NetApp replaces longtime CEO; shares tumble
Posted August 19, 2009 4:47 p.m. EDT
Updated August 19, 2009 10:23 p.m. EDT
SUNNYVALE, Calif. — Data storage company NetApp Inc. (Nasdaq: NTAP) said Wednesday its fiscal first-quarter profit grew even as revenue inched lower, as proceeds from the cancellation of its failed buyout of Data Domain helped boost results.
The company also named Tom Georgens as president and CEO, replacing Dan Warmenhoven, effective immediately. The company said the transition is "the result of a management succession process."
In an interview with Reuters, Warmenhoven, 58, said he had planned to retire at age 60. he has run NetApp for 15 years.
"The economic issues of the past year have calmed down," he said. "The business is a little bit more predictable,"
Warmenhoven also raved about Georgens in an interview with Bloomberg.
“He’s wicked smart, and he’s very dedicated,” Warmenhoven said. “He’s just the perfect guy for the job.”
Despite the warm words, the unexpected news drove NetApp shares down 3 percent, or 76 cents, to $22.13 in after-hours trading.
NetApp employs some 700 people in Research Triangle Park, N.C.
Warmenhoven, a former executive at IBM, at one time lived in North Raleigh.

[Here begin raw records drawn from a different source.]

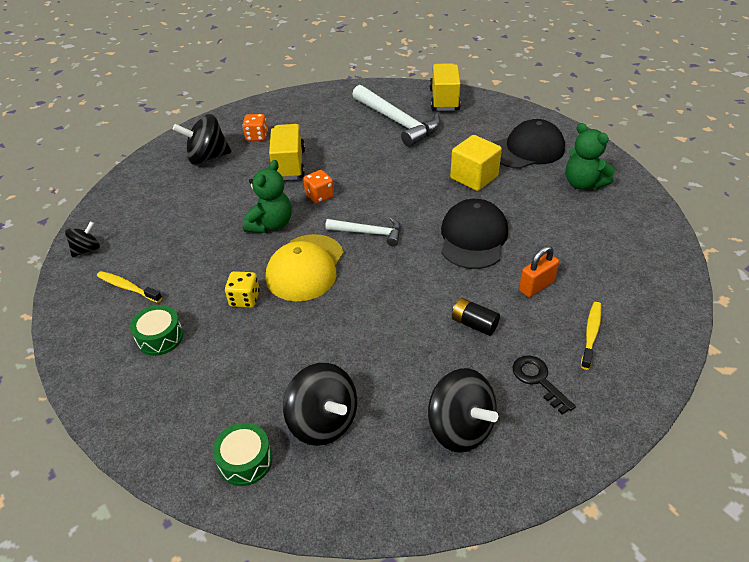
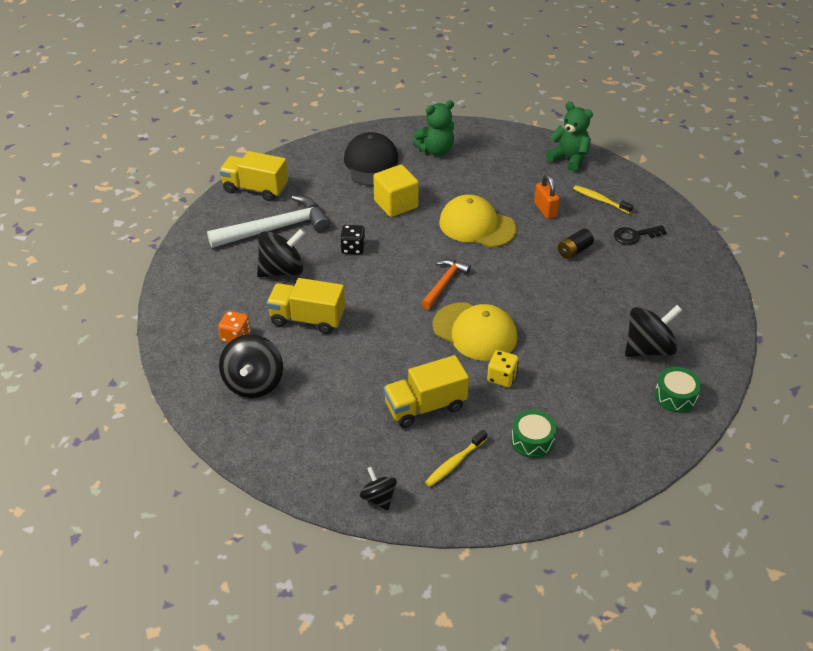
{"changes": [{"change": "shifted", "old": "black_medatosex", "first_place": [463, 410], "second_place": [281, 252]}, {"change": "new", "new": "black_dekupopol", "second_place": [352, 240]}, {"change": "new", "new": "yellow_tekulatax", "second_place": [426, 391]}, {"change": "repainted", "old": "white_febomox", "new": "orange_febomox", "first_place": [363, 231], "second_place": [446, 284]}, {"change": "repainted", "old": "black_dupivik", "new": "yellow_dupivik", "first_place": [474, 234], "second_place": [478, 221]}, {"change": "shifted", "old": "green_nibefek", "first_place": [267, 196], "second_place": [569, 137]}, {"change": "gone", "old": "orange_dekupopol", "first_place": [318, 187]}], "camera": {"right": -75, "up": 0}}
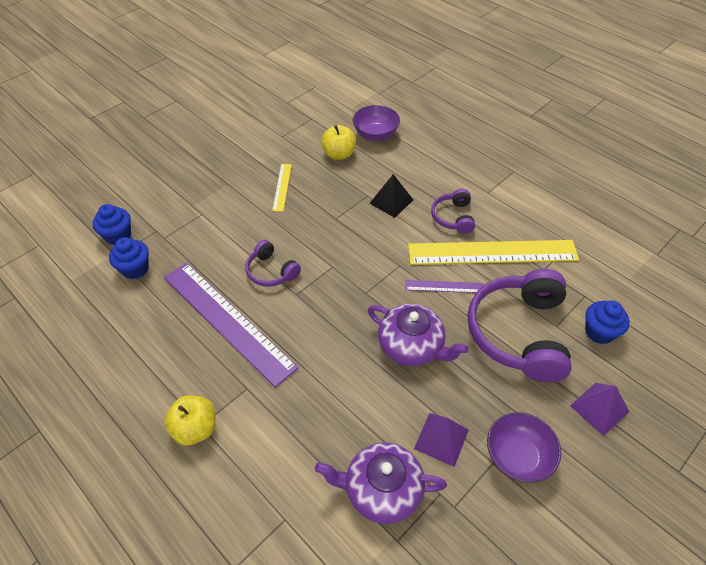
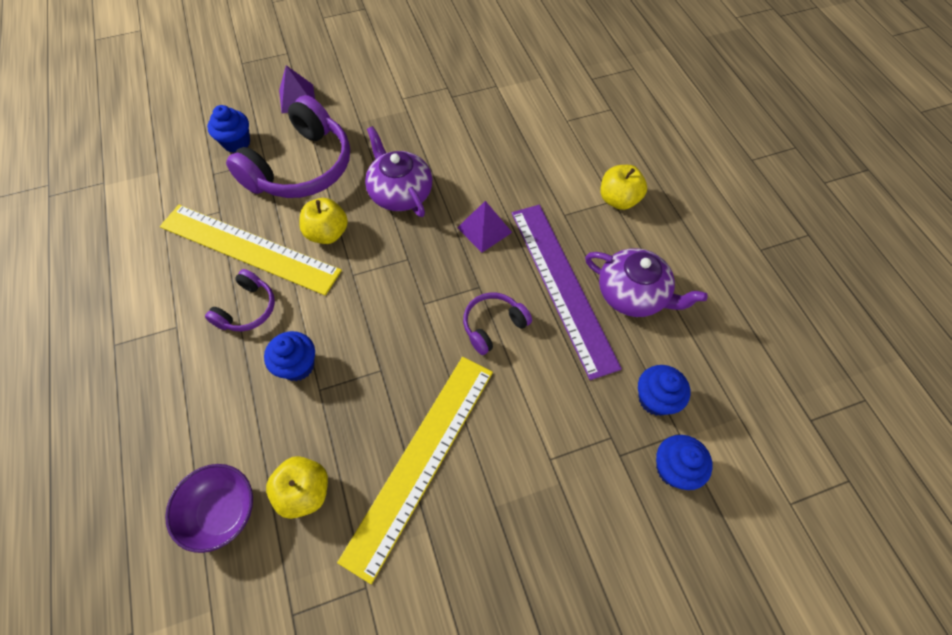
{"changes": [{"change": "swapped", "old": "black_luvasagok", "new": "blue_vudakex", "first_place": [391, 196], "second_place": [289, 356]}, {"change": "swapped", "old": "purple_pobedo", "new": "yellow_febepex", "first_place": [445, 286], "second_place": [323, 221]}, {"change": "scaled", "old": "yellow_pobedo", "first_place": [282, 188], "second_place": [415, 470], "factor": 2.24}, {"change": "shifted", "old": "purple_luvasagok", "first_place": [441, 440], "second_place": [484, 227]}, {"change": "rotated", "old": "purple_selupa", "first_place": [273, 263], "second_place": [497, 324], "degrees": -105}, {"change": "shifted", "old": "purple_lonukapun", "first_place": [381, 483], "second_place": [646, 282]}, {"change": "gone", "old": "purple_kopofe", "first_place": [524, 447]}], "camera": {"right": -155, "up": 10}}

For the quarter ended July 31, NetApp earned $51.7 million, or 15 cents per share, up 49 percent form $34.7 million, or 10 cents per share, in the same period a year earlier.
Adjusted earnings were 22 cents per share in the latest quarter.
Revenue fell 4 percent to $838 million from $868.8 million.
Analysts, on average, were expecting a profit of 20 cents per share on sales of $828.3 million, according to a survey by Thomson Reuters. Analysts typically exclude one-time items from their estimates.
"Given the economic backdrop, NetApp performed well in the first quarter," Georgens said in a statement.
The quarter's operating expenses were lower than in the year-ago period, helped by proceeds from the termination of the Data Domain deal in which storage rival EMC defeated NetApp during a lengthy bidding war.
Shares fell 94 cents, or 4.1 percent, to $21.95 in after-hours trading. The stock had closed up 4 cents at $22.89.